SunSiyam An Island Dream
“Where do your dreams take you?”
This question drove our approach to Sun Siyam’s brand film. Not just as a tagline, but as a technical challenge: how do you animate the boundary between reality and dreams?
How do you capture the ethereal quality of a dream? That was our challenge when Sun Siyam Resorts approached us to create their brand film. The answer lay in the technology we had developed for Paradise Lost - our experimental short that explored the boundaries between frame-by-frame and vector animation.
We built upon Paradise Lost’s pipeline, pushing it further to handle the dreamlike transitions Sun Siyam required. The key was in the handoffs - each scene flowing into the next like memories bleeding together.
This consisted of a lot of FX work. Most of the FX work we’ve done wasn’t as ambitious, to achieve it, we vastly expanded our capabilities; in terms of efficiency in authoring and rendering(we switched to a proxy system) as well as the breadth of FXs we were unconsciously not using in fear of render times.
So, the true innovation is really in circumventing hardware limitations to achieve a specific shot quality rather than letting limitations determine what shot is possible.
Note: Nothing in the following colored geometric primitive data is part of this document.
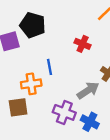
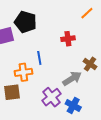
red cross: (83, 44) -> (68, 39), turned -32
purple cross: (64, 112) -> (51, 97), turned 30

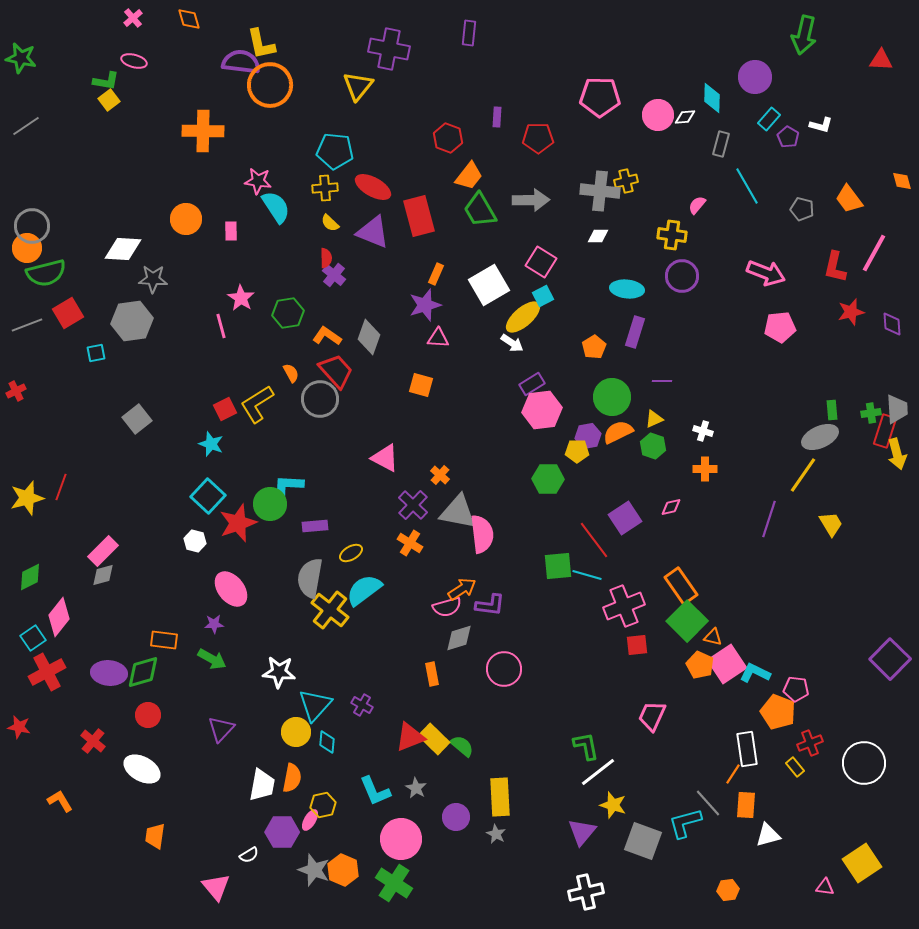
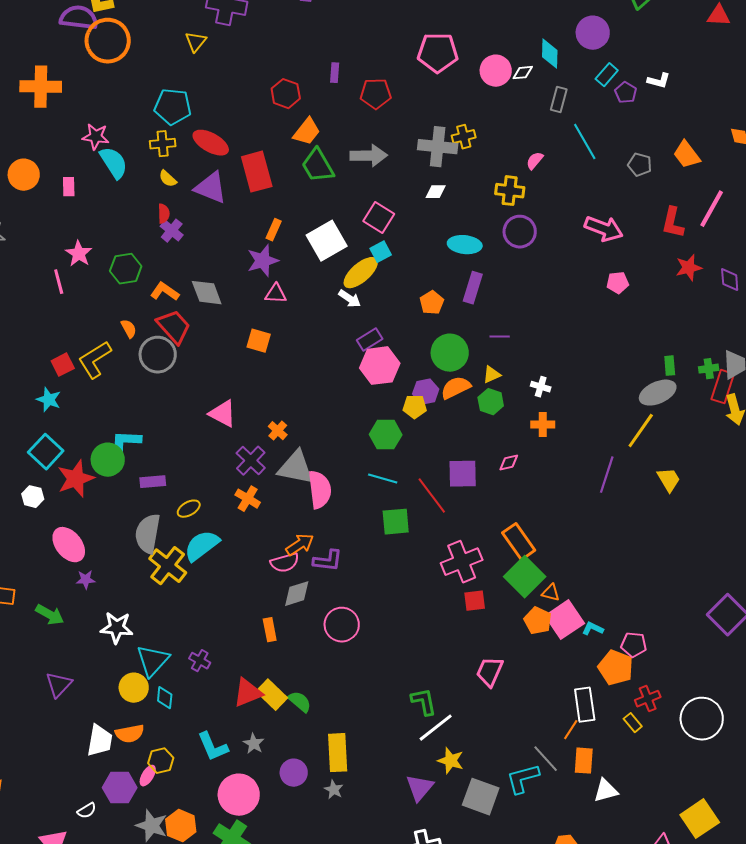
yellow triangle: (358, 86) -> (196, 42), size x0.7
pink pentagon: (780, 327) -> (618, 283), size x0.7
gray diamond: (369, 337) -> (207, 293), turned -40
purple square: (625, 518) -> (463, 474), turned 32
cyan line: (587, 575) -> (383, 479), moved
purple star: (214, 624) -> (86, 580), moved
cyan L-shape: (755, 673) -> (593, 629), size x0.7
orange semicircle: (292, 778) -> (130, 734), turned 68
The 45-second piece demanded precision across 16 scenes and 22 shots. We structured it as a series of match cuts, using our heist-style pipeline:
Traditional resort films focus on amenities. We focused on moments - the parasail wing eclipsing the sun, condensation rolling down a glass, oil drops in a spa treatment. Each transition is both technically precise and emotionally resonant.
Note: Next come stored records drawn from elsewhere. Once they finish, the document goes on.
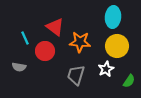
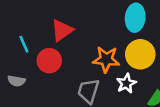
red triangle: (55, 27) -> (62, 30), turned 48
orange star: (80, 42) -> (106, 59), moved

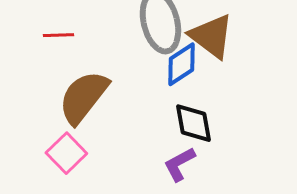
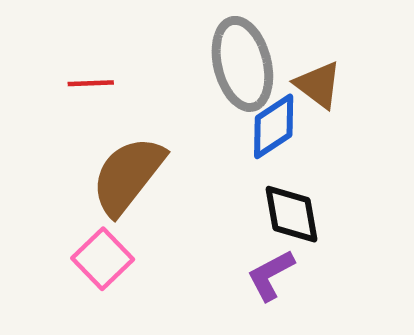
brown triangle: (211, 36) -> (318, 85), size x0.7

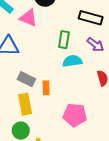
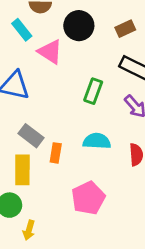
cyan semicircle: (72, 61) -> (97, 141), moved
pink pentagon: (75, 115) -> (88, 198), turned 30

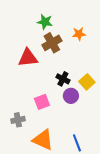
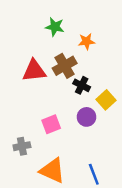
orange star: (79, 34) -> (86, 41), moved
brown cross: (52, 43) -> (65, 66), moved
black cross: (63, 79) -> (82, 85), moved

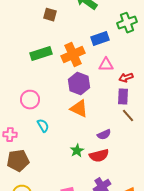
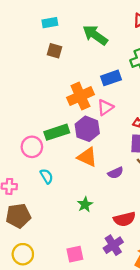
green rectangle: (41, 54) -> (57, 132), moved
pink triangle: (106, 65) -> (105, 107), moved, turned -35
purple semicircle: (104, 135) -> (115, 173), moved
red semicircle: (99, 156) -> (125, 219), moved

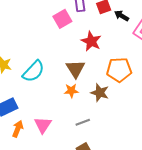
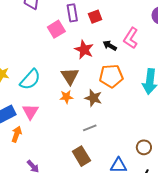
black arrow: (122, 16) -> (110, 46), moved
gray line: (83, 122) -> (90, 128), moved
pink triangle: (43, 125) -> (30, 112), moved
The constraints of our pipeline - particularly the “no revisions” rule - forced us to nail the dreamy-yet-precise feeling in the first pass. Every frame had to serve both the technical transition and the emotional story. It didn’t happen that way. We iterated quite a few times until we came upon the final quality we were looking for.
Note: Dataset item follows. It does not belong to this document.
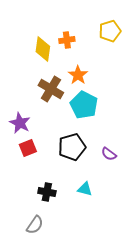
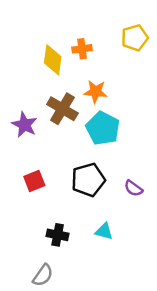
orange star: (78, 75) -> (96, 92), turned -30
purple star: (20, 123) -> (24, 125), moved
This was really where we realized, the pipeline needs to be able to handle revisions. The edge came in the form of being able to effectively integrate proxy in the workflow. There is a strength in repetition.
The resulting piece serves as both brand film and technical milestone. It proves that our Paradise Lost innovations can scale to client work without losing their experimental edge. More importantly, it shows how technical constraints, when embraced fully, enable rather than limit creative expression.